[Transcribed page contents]

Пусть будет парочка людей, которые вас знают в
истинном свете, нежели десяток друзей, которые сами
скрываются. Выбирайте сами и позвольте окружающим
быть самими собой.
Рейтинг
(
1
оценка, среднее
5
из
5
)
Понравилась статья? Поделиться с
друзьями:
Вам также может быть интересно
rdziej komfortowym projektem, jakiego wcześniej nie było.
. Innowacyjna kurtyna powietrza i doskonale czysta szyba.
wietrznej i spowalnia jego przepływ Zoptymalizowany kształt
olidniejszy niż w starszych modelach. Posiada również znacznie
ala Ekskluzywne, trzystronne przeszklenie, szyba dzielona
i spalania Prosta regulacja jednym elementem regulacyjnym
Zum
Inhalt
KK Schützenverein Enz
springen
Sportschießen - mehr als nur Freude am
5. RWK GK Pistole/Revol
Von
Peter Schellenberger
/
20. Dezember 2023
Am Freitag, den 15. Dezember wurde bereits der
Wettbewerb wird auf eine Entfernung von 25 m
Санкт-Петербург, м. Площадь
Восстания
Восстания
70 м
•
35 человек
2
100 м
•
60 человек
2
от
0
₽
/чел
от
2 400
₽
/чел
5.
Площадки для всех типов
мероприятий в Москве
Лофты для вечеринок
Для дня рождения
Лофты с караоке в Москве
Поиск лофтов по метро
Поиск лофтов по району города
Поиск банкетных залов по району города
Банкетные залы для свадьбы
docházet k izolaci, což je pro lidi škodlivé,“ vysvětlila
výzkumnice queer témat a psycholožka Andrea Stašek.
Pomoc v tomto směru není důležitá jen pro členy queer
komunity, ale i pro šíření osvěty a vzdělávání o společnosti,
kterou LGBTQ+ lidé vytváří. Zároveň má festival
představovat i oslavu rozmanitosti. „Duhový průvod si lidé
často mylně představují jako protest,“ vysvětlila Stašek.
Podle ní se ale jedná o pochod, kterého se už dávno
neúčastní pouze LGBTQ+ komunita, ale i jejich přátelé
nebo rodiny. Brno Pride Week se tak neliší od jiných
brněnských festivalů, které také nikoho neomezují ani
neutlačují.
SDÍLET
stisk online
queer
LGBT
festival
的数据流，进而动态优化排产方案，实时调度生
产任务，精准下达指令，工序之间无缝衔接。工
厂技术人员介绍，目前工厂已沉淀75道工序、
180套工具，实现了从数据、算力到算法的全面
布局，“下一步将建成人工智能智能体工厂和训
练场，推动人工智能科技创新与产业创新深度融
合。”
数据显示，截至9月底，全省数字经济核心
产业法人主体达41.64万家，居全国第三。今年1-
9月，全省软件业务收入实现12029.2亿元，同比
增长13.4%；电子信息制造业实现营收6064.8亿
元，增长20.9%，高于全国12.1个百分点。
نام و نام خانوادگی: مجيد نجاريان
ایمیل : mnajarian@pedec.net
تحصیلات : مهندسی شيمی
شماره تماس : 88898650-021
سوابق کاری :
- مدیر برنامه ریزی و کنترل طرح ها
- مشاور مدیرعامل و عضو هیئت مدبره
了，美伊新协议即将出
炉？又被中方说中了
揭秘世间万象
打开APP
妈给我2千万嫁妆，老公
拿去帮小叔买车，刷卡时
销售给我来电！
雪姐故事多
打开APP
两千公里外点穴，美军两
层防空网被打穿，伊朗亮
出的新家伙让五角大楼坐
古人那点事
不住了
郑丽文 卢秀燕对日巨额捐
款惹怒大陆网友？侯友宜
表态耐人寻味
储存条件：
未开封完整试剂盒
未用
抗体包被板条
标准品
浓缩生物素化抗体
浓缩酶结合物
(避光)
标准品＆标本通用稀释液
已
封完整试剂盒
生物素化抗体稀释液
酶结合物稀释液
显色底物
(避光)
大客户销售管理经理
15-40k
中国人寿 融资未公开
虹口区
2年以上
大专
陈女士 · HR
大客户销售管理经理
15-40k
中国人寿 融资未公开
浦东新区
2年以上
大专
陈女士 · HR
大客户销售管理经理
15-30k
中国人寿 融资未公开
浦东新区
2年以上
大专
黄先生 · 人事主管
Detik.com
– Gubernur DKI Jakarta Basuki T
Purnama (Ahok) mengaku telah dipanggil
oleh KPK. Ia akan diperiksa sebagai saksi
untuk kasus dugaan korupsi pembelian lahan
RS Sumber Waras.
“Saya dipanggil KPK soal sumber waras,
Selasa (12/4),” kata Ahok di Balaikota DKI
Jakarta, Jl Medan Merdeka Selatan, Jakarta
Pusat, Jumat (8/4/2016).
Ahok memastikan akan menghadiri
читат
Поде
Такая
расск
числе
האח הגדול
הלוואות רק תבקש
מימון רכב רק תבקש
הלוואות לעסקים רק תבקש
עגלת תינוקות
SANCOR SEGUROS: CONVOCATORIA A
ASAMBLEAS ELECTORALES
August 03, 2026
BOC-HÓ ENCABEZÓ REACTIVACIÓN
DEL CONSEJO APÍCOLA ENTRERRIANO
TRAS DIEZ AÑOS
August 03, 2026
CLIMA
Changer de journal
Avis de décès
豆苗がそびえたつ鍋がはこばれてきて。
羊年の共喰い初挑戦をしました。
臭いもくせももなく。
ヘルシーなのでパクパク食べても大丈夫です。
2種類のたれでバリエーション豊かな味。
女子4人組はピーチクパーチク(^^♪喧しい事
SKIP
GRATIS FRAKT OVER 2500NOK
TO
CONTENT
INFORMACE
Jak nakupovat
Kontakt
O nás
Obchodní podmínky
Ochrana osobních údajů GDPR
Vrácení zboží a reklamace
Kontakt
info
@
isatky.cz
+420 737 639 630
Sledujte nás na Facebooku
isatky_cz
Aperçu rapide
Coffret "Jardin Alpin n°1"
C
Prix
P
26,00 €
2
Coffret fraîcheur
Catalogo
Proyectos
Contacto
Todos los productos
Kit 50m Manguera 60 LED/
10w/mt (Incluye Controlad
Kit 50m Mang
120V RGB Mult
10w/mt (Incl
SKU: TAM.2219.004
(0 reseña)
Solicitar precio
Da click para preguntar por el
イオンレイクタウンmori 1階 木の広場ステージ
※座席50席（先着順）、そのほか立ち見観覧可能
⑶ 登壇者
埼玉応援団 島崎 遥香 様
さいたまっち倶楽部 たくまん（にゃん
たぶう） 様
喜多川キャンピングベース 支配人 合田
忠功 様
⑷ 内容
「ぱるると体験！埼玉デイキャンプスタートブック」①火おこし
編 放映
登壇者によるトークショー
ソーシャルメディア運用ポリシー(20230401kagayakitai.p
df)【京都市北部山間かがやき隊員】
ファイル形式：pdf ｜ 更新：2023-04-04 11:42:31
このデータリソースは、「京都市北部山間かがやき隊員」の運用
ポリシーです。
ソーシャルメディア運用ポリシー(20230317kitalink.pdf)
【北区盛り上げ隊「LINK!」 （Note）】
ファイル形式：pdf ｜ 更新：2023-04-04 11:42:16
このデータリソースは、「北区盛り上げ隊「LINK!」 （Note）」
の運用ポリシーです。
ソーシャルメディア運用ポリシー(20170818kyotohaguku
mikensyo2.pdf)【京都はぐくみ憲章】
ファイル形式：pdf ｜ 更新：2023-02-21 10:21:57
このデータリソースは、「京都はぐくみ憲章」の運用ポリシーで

Assignment: Show each line of the records above that contains the word "dipanggil".

Exercise output:
Purnama (Ahok) mengaku telah dipanggil
“Saya dipanggil KPK soal sumber waras,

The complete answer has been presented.